My son didn’t want to elaborate at first, but I insisted that telling us the worst of his tales would only reassure us. If we knew the worst, our mind wouldn’t go to more nightmarish places.
So, he relented. As we sat in the grass in the park in Ashkelon on that visiting day, he told us stories of close calls with RPGs, rocket propelled grenades, that somehow made their way into my son’s life without ever exploding at all. As he regaled us with tales of war, I found myself struck by one truth: these stories didn’t have to end the way they had. My son was, indeed, at risk. Most soldiers live, some die, but there are no accidents – only divine fate. God is in charge, both in daily life and on the battlefield.

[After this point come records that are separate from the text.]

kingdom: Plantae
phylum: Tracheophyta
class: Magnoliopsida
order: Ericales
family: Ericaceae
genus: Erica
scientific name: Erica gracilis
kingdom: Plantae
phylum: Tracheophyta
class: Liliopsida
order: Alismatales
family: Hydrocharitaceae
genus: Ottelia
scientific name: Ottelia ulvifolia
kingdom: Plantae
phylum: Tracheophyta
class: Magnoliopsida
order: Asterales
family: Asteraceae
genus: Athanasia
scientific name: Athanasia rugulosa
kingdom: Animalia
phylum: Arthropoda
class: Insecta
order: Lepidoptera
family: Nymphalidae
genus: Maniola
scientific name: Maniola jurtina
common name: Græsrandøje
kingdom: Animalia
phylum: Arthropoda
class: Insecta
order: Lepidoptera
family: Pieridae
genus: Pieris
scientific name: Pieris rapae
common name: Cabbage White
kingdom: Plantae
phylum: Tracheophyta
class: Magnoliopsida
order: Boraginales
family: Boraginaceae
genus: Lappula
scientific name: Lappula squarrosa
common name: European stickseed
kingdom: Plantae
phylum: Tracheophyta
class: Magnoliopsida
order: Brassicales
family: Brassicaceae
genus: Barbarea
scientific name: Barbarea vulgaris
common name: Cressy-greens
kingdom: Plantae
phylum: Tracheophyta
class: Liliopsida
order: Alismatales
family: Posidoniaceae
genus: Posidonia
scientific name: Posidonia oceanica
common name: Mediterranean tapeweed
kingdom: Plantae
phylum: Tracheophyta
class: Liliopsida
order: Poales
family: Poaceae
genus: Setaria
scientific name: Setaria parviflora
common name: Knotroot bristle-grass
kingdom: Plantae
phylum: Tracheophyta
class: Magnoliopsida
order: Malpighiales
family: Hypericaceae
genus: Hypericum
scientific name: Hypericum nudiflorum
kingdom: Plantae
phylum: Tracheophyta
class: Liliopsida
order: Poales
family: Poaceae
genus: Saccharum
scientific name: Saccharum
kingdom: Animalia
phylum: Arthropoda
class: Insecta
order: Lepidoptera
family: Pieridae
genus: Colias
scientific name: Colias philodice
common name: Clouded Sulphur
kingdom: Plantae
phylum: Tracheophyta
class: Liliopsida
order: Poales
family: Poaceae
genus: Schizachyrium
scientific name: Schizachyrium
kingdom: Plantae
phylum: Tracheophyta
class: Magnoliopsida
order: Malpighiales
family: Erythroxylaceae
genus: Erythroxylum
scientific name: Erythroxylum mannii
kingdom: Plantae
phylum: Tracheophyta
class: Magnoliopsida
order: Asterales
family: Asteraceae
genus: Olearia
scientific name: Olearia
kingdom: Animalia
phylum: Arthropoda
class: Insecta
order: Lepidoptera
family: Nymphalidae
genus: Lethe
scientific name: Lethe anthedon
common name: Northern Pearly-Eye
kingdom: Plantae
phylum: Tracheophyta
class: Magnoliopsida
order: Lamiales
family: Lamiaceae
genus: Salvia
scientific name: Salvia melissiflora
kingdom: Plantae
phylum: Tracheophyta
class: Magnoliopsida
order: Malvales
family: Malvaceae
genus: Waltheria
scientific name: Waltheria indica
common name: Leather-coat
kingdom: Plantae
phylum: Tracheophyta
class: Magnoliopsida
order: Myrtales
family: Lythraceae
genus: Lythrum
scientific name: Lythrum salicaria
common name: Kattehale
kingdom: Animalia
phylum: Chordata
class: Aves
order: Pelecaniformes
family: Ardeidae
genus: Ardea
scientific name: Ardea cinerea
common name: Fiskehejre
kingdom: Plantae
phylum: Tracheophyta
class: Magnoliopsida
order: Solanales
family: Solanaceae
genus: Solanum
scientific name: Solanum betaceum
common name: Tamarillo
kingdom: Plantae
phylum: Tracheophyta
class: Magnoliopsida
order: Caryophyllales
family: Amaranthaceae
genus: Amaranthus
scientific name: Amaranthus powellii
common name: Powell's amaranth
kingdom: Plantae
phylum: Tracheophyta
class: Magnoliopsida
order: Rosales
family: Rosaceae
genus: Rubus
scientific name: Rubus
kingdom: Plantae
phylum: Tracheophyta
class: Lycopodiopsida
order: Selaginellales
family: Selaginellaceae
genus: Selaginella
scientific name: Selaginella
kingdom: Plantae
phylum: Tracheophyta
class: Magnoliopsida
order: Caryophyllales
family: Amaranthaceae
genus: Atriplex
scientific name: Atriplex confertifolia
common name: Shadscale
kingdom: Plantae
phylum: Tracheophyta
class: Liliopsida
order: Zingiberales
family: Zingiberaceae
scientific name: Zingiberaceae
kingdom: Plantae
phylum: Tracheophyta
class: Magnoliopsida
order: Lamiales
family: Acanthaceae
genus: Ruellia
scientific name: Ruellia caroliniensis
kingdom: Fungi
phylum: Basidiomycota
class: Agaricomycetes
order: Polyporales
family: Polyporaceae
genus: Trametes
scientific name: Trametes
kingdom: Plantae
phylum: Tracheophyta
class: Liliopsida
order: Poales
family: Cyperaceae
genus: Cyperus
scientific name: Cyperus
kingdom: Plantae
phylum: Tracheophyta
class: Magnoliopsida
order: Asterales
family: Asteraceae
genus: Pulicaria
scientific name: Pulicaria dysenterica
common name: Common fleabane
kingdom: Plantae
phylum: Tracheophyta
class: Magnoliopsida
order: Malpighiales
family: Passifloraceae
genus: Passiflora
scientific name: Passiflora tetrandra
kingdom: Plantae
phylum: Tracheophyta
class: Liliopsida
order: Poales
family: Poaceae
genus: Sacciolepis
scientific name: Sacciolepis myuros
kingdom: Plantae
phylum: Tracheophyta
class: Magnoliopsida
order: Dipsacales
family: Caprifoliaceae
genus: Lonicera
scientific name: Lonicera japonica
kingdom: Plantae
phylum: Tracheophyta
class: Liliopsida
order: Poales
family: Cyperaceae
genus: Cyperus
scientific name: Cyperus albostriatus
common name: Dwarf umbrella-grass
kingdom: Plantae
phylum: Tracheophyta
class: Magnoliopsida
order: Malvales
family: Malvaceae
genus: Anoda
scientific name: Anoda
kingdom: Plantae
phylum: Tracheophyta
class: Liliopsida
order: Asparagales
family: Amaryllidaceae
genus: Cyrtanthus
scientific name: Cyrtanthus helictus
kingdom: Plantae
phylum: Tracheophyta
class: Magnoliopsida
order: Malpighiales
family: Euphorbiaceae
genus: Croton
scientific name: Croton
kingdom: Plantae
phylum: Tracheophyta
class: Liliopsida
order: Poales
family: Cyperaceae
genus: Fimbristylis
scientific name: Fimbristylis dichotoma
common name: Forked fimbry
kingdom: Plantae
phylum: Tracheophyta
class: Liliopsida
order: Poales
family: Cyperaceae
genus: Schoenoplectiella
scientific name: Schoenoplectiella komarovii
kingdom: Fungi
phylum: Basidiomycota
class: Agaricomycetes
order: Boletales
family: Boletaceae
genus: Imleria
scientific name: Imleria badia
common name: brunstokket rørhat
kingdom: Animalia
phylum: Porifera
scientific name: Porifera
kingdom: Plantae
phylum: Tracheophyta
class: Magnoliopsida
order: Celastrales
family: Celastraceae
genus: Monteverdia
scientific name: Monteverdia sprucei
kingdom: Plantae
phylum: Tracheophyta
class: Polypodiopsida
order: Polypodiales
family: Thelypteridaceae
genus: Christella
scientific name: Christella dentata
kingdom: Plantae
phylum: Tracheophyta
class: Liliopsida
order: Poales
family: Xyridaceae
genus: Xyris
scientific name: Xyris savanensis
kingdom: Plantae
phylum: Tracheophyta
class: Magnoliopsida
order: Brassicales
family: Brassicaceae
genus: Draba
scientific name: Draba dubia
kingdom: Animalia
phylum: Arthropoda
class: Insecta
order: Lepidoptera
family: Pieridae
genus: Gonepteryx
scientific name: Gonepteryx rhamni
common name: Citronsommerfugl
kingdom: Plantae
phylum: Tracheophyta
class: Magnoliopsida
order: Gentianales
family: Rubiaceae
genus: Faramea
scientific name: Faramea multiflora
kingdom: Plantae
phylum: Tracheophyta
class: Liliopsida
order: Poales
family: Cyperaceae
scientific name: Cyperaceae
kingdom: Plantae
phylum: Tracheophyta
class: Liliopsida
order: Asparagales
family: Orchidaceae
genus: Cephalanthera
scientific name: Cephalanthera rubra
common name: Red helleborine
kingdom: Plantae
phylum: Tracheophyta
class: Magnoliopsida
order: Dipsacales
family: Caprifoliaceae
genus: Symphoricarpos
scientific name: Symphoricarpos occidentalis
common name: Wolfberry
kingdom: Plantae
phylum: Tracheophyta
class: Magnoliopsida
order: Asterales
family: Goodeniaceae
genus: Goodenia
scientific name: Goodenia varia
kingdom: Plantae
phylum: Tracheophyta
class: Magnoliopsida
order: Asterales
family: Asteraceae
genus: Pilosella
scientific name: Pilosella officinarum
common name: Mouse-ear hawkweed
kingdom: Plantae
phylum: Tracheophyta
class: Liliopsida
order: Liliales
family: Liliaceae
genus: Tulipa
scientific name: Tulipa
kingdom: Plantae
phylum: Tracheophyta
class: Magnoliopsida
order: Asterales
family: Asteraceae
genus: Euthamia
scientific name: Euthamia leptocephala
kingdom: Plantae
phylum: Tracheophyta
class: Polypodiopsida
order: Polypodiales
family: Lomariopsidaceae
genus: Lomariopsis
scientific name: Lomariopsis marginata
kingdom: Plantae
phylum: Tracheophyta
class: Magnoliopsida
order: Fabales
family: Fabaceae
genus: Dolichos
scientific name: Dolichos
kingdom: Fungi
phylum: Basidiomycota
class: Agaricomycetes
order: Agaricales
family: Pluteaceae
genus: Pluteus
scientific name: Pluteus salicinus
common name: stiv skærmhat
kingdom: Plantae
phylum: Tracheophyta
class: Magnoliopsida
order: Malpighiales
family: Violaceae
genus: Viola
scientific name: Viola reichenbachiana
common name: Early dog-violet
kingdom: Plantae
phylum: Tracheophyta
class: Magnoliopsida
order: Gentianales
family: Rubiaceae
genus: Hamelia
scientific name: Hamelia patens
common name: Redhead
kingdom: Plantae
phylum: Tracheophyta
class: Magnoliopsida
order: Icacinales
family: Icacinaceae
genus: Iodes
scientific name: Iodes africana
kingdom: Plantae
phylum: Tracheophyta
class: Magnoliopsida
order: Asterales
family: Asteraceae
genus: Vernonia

This may seem like a simplistic way to look at the situation. Isn’t my son obviously in greater danger while in Gaza? The truth is, I don’t really know how to answer that question. What are the statistics? There are traffic accidents, horrible diseases, and other fatal mishaps to contend with in daily life. Life is a gamble. Every time we wake up, we thank God for returning our soul, and with good reason. As Jews, we must always imagine and prepare for our day of death, something that we know, logically, could come at any time.
My son left that visiting day in the park and went back to Jabaliya. But less than a week after our meeting, we received a surprise phone call from my son: he was on his way to the hospital in Israel. He had been lightly injured: it was nothing serious, thank God (and thanks to the fact that he was wearing his helmet). He would be able to come home to us for a few days’ rest and recuperation that very evening. And honestly? He sounded completely fine. Totally great. My adult son was really, very okay, even after 8 weeks in a war zone, even after his injury.
During our time together at home, we were able to do all the things we had missed while he had been away. We celebrated his 21st birthday with a big, decorated cake, alight with 21 candles, the whole family around the table. We had a movie night and ordered pizza. I bought him two boxes of Ciniminis, the sugary cereal he had been craving while away from home. We spent Shabbat Chanukah together as a family, and I prepared his favorite dishes. We lit candles together for three nights of Chanukah and had an ice cream party. And on his last morning at home, we sat around the fire pit outside, covered ourselves in cozy blankets, and ate pancakes together. The yard was awash in shades of yellow and gold; fall leaves formed a carpet of color. There was coffee, hot chocolate, and orange juice. It felt truly miraculous. Just to live in that very moment, to celebrate my son’s safe return to our home in our homeland on that Chanukah day.
Despite the darkness of the current moment, I feel the spirit of the holiday this year more than ever. Chanukah is the holiday of miracles, the holiday of light. Over 2000 years ago, the Maccabees, Jewish warriors, fought and defeated their enemies in Israel, with God as their Champion. While I truly desire peace and total safety for our people, I feel no reservations whatsoever about the fact that, given the circumstances, my son is fighting as a soldier in the army of our people. He’s fighting for the safety of Jews, against an enemy that knows no bounds. He and his fellow troops are like burning flames in the darkness, a light driving evil from our world. I am proud of this fact. My son may be in a danger zone; but he is being watched over by the One True Guardian, our God. And every single day, every single moment is a miracle to cherish.
I guess what I’m trying to say is that faith is the only way to find the light at the end of this dark time for our people. Wherever we are, whatever our role, faith that we have a destiny to fulfill will help us follow our own true path.